Garlin didn’t answer. He reached down and tightened the strap around her right hand, pinning it securely to the table palm up.
“What are you doing?” she asked.
Garlin remained silent as he turned to the black bag and pulled out a strange-looking device, the key feature of which was a long, thin blade. He pressed a button and the blade began moving back and forth a very short distance, picking up speed until it became a blur. Duncan’s eyes grew wide as he turned toward her and lowered the device toward her hand.
“Don’t!” she yelled.
With a blur of flying blood, flesh, and bone, Garlin pressed it down against the wrist. Duncan’s undulating scream echoed through the pod. In less than four seconds, an eternity for Duncan, the blade had cut completely through. Blood spurted out of the arteries that had been severed, and Garlin didn’t bother to make any attempt to stem its flow.
He released the button, and the only sound was Duncan’s pained moaning. He put the machine down and picked up her severed right hand. A section of the outer wall of the pod opened, lowered to the ground, formed a ramp, and Garlin walked out.
Behind him, Lisa Duncan lay on the table, hovering between consciousness and unconsciousness, her lips moving in a wordless babble. Blood no longer surged out of the severed artery at the end of her right arm as the virus sealed the wound. Slowly, the body began to regenerate the lost appendage.
Constable Martaugh quietly cursed as he drove the police Land Rover along the M-34 toward Stonehenge. The security system had been put into the fence by a private organization to help deter young revelers who often congregated at the monument late at night, drinking, carousing, and, in some cases, damaging the stones with graffiti. Martaugh had already run them off twice this month.
If he caught those damn kids again — Martaugh spun the wheel, directing his car onto the turnoff. He didn’t mind them having fun, it was the desecration of the stones that bothered him. He’d lived here all his life and like most who’d spent their time near the henge, he’d always felt a reverence for the stones. Locals cared little when they were built or who had built them — the important thing was that they were here.
When his headlights illuminated the crushed fence, his foot instinctively went to the brake and the car quickly came to a halt. He blinked as he noted the large round orb floating a few feet off the ground near the inner circle. There was a man walking toward the center stones. And he was carrying something. Martaugh began to open the car door when the man lifted the object and placed it against the left upright stone, then the policeman recognized it: a severed human hand.

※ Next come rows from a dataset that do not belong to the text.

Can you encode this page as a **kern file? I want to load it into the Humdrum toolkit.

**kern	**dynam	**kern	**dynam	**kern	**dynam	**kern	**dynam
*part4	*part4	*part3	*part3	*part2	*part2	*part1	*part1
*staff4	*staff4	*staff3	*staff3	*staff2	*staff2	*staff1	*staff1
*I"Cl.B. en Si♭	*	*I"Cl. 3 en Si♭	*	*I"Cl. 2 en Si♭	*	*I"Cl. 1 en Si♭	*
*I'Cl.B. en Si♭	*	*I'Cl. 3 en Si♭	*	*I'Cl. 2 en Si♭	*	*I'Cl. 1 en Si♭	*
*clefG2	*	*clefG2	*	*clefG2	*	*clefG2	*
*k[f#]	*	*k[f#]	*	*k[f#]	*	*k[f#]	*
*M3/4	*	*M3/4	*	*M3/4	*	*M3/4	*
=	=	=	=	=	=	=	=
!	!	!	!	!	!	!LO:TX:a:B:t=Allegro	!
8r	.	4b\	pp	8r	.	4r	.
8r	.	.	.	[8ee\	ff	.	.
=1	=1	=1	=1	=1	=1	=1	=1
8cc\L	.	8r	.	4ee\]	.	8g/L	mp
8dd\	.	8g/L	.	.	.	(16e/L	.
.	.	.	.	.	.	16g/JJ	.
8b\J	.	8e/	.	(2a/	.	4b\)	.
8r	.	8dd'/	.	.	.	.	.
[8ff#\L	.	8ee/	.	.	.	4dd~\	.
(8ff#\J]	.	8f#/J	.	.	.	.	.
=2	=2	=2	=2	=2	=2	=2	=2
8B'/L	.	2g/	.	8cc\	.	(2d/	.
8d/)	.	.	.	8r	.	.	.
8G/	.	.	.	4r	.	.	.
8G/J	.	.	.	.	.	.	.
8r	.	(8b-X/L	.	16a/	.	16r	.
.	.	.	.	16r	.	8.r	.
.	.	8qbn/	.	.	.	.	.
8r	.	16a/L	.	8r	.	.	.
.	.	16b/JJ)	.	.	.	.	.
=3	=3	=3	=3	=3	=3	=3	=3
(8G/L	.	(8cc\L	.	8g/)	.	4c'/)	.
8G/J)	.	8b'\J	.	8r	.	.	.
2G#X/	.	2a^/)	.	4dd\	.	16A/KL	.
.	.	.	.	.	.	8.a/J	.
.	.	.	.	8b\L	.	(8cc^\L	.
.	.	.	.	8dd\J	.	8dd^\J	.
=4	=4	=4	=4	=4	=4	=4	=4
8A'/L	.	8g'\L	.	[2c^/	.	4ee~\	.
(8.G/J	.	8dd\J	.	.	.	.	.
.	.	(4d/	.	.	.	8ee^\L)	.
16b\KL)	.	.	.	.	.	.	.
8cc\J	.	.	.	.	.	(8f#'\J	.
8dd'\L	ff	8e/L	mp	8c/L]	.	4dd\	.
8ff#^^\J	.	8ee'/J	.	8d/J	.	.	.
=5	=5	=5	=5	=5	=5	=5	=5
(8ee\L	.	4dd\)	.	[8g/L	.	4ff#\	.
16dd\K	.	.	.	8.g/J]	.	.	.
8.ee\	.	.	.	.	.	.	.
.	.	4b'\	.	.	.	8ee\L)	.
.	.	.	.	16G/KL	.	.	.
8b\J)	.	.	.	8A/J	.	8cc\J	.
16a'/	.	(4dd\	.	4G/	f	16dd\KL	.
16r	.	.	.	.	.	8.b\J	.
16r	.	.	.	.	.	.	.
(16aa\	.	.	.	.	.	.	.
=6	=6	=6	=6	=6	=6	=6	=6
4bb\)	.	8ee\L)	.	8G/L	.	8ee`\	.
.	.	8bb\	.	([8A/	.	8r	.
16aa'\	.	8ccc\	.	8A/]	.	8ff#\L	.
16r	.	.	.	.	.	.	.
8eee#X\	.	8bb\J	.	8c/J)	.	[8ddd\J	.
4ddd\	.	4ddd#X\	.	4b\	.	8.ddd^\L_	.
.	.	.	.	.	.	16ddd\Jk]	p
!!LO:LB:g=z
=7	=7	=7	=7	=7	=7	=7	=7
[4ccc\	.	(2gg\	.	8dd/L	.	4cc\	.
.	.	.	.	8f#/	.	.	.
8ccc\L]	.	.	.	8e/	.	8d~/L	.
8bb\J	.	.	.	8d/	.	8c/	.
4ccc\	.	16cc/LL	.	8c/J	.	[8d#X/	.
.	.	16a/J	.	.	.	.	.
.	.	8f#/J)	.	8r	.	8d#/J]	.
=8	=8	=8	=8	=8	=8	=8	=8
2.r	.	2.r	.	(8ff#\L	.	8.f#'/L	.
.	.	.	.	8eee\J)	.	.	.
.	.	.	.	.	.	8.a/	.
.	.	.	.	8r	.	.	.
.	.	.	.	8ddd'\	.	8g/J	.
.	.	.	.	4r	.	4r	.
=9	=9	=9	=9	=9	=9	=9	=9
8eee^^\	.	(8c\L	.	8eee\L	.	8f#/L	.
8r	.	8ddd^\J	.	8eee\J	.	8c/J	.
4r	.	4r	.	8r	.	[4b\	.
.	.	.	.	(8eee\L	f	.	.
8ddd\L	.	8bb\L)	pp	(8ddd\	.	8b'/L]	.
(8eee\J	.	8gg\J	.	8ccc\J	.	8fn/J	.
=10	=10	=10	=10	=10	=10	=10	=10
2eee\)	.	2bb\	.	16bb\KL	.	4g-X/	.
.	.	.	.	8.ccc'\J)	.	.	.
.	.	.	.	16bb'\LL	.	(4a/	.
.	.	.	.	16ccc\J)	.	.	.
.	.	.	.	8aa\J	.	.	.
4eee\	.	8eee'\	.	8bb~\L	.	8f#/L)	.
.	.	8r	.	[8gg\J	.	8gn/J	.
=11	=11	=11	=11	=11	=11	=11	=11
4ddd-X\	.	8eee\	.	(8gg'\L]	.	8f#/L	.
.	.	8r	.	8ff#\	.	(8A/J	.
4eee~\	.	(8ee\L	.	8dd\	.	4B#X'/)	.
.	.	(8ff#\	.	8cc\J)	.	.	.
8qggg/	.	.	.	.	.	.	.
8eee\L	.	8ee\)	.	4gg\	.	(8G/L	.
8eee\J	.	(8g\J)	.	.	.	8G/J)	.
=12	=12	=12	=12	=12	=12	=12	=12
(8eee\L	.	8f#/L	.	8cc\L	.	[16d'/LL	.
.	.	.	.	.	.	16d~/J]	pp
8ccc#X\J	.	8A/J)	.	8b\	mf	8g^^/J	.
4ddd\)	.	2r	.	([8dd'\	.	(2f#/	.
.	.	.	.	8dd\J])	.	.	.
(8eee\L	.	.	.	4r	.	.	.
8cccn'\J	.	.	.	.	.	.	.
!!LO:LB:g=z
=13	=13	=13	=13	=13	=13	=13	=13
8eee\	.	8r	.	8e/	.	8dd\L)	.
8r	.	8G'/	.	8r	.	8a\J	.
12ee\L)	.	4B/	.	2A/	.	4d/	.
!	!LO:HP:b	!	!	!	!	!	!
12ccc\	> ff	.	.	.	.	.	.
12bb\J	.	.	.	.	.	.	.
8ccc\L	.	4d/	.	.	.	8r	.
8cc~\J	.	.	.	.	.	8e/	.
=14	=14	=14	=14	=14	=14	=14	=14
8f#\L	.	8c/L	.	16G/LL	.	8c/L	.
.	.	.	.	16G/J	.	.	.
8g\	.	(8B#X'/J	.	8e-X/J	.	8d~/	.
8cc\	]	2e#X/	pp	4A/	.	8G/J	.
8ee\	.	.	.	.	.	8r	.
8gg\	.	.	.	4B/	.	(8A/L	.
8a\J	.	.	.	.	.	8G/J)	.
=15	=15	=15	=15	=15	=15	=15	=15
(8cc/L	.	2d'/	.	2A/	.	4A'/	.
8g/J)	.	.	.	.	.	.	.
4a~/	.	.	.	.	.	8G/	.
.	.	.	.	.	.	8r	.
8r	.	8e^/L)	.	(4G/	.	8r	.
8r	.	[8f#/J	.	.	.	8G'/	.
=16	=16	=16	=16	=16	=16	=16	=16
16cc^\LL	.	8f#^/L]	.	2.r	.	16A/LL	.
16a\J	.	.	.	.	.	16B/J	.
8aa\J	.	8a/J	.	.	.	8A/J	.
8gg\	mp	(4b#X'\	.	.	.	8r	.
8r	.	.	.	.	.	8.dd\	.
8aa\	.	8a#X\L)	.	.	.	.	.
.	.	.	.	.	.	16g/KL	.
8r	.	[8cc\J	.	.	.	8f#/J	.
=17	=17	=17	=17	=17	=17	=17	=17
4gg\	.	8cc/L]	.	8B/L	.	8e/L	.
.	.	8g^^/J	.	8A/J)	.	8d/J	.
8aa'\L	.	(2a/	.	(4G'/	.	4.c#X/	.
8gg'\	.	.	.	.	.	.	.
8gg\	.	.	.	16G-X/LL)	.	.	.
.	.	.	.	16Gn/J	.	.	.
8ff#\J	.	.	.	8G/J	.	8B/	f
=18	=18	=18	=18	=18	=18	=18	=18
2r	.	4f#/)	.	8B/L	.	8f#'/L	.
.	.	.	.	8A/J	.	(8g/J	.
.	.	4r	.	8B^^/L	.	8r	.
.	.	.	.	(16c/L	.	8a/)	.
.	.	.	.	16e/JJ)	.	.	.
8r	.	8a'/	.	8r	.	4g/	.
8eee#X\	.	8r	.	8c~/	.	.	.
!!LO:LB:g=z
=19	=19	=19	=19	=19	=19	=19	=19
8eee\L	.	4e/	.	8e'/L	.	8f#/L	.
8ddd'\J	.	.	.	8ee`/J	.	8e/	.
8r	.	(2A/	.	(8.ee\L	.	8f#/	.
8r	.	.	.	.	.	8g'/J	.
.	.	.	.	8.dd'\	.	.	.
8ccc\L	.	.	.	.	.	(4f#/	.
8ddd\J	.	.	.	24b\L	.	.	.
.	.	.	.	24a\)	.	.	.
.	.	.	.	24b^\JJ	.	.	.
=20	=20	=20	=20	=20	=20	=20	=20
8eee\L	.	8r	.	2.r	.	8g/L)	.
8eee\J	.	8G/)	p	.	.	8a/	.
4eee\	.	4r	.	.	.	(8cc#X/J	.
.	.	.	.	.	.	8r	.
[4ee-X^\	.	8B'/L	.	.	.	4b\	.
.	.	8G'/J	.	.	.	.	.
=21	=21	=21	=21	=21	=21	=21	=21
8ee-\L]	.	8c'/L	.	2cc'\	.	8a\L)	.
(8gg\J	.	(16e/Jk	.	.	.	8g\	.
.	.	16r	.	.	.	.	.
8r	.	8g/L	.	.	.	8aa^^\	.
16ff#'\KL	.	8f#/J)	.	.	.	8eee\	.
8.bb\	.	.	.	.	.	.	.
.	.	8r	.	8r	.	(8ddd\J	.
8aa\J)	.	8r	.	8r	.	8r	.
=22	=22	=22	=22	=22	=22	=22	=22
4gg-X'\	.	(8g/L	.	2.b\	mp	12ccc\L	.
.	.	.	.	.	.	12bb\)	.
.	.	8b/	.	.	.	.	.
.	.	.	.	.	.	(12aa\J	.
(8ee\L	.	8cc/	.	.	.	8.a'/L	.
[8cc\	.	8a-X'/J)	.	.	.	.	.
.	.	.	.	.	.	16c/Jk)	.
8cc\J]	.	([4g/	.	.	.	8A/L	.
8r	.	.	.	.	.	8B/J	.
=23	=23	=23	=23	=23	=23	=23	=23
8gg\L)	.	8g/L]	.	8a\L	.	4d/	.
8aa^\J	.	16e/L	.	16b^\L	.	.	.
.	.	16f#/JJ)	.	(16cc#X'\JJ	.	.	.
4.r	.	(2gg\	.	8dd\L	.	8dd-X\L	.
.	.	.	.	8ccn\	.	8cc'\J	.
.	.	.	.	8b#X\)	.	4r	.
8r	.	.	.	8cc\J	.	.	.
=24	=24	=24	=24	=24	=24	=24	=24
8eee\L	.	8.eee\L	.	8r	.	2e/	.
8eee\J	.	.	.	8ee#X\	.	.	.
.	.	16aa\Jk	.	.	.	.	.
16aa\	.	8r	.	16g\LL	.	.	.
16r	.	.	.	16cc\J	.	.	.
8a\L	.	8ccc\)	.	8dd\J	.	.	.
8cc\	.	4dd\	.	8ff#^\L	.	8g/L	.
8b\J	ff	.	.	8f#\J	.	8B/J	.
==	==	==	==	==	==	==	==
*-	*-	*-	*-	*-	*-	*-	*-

Martaugh ducked back into the car and grabbed for his radio, missing the mike on his first attempt, then fumbling with it for a few seconds. During that time everything went from the bizarre to the surreal, as a door opened in the stone and the man walked in, the door shutting behind him. For a moment Martaugh held the mike in his hand, not sure if he had seen what had just happened or if this was some nightmare he was acting out. But the large round black orb still floated a few feet above the ground not far from him. Martaugh pressed the key on the mike.